Global cognitive effects of second-generation antidepressants in patients with Alzheimer’s disease

By Scott Cunningham, MD, PhD
Published September 27, 2022

Key Takeaways

  • Second-generation anti-depressants were shown to have no effect on cognition and depression in patients with Alzheimer’s disease.

  • Moreover, the duration of anti-depressant use, class of anti-depressant, combined use of anti-depressant with anti-dementia medications, neuropsychiatric symptoms, and severity of Alzheimer’s disease had no impact on the efficacy of second-generation anti-depressants in patients with Alzheimer’s disease.

Putting It Into Practice

Depression accelerates functional decline in patients with Alzheimer’s disease.

Although anti-depressants have been shown to improve symptoms in patients with various co-morbid neurologic and psychiatric disorders, anti-depressants have no apparent effect on depressive symptoms in patients with Alzheimer’s disease. Moreover, anti-depressant use in patients with Alzheimer’s disease is associated with side effects, such as hyponatremia, cardiotoxicity, and bleeding dyscrasias. Nevertheless, prescriptions for anti-depressants in patients with Alzheimer’s disease are on the rise and two-fold higher in age-matched patients without dementia.

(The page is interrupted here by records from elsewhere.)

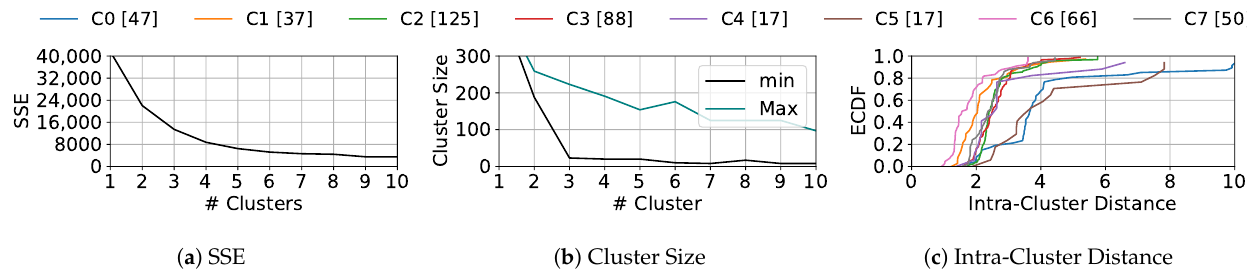
Figure 14. Cluster Metrics wp Working Station 2 Clamp 1, Whole Time-Series Data Selection.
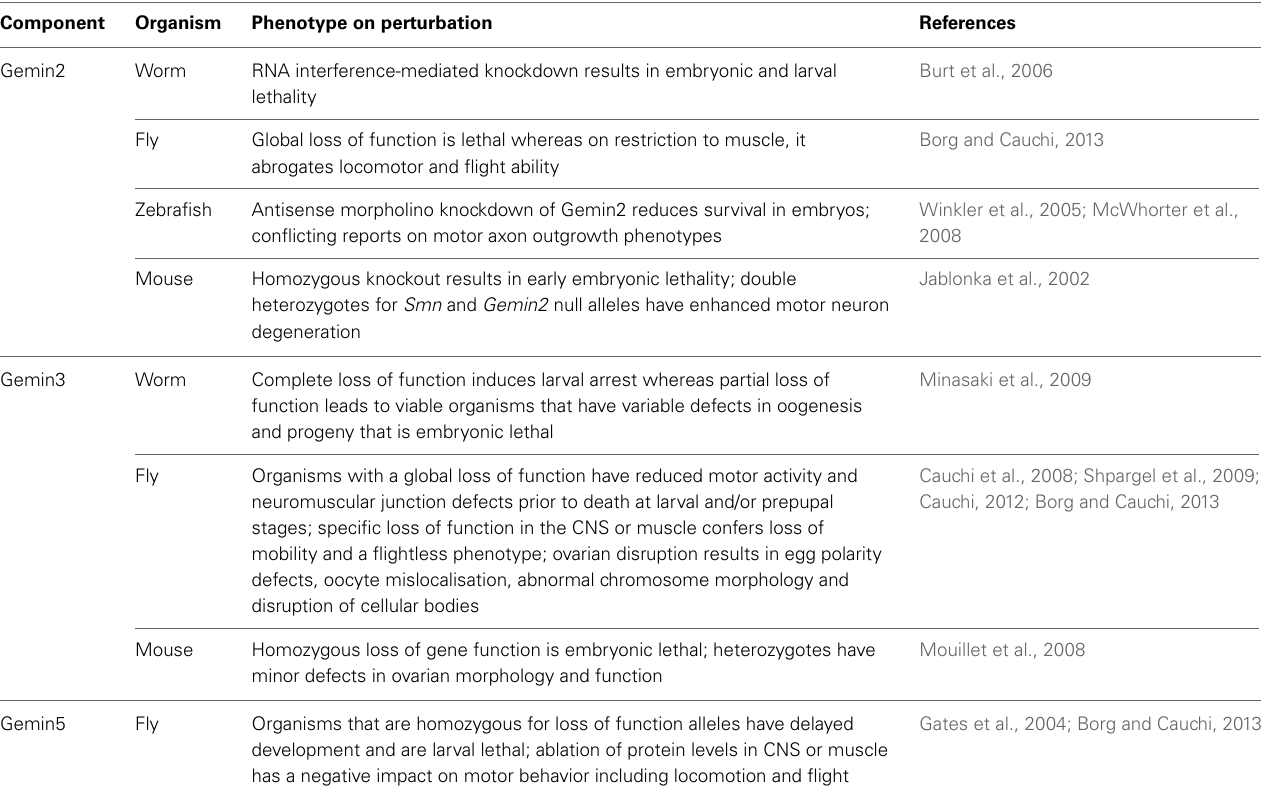
Table 1 | Phenotypes in Gemin-mutant multicellular model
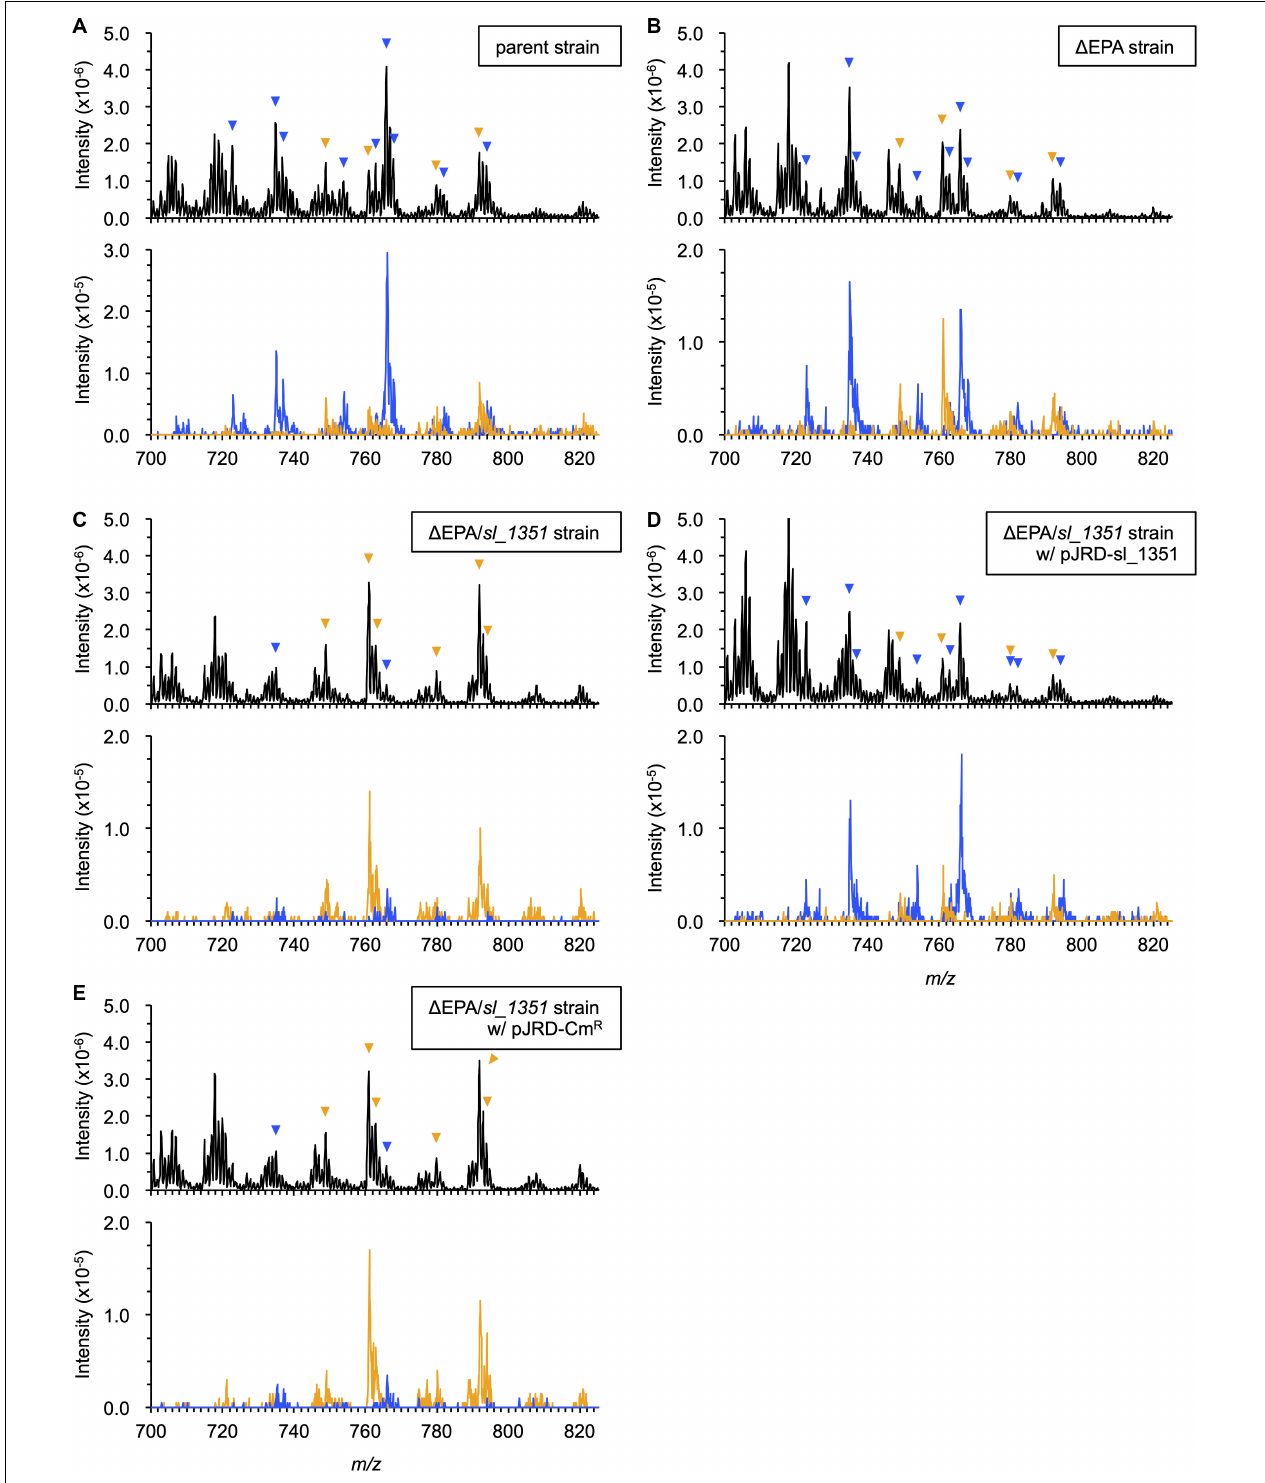
FIGURE 1 | ESI-MS analyses of PL compositions. The PLs were extracted from the parent strain (A) , (cid:49) EPA strain (B) , (cid:49) EPA/ sl_1351 strain (C) , (cid:49) EPA/ sl_1351 strain harboring pJRD-sl_1351 (D) , and (cid:49) EPA/ sl_1351 strain harboring pJRD-Cm r (E) grown in the presence of DHA. Three spectra of total ions (upper panel) and precursor ions for m/z of 301.4 and 327.4 (blue and orange traces on lower panel, respectively) are shown. The arrowheads indicate EPA- (blue) and DHA-containing PL ions (orange), of which predicted fatty acyl compositions are shown in Table 2 .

Effective treatment of depression in patients with Alzheimer’s disease is important for a number of reasons, not the least of which is the increased mortality rate in patients with co-morbid psychiatric disorders.

Why this study matters

Depression is not only the most common neuropsychiatric disorder among patients with Alzheimer disease, but also a risk factor for dementia and Alzheimer’s disease.

Approximately 50% and 20%-30% of patients with Alzheimer’s disease have depressive symptoms and major depressive disorder, respectively.

Based on a systematic review of the literature (both animal and human studies), there is no evidence that anti-depressants have an effect on depression or cognition in patients with Alzheimer’s disease.

Study design

The literature was searched for studies involving patients with Alzheimer’s disease who were prescribed second-generation anti-depressants, and the effects of the anti-depressant on cognition and depression were determined.

Results and conclusion

Second-generation anti-depressants had no effect on cognition and depression.

The following factors did not alter the results: duration of anti-depressant use; anti-depressant class; combined use of an anti-depressant and anti-dementia medication; neuropsychiatric symptoms; and severity of Alzheimer’s disease.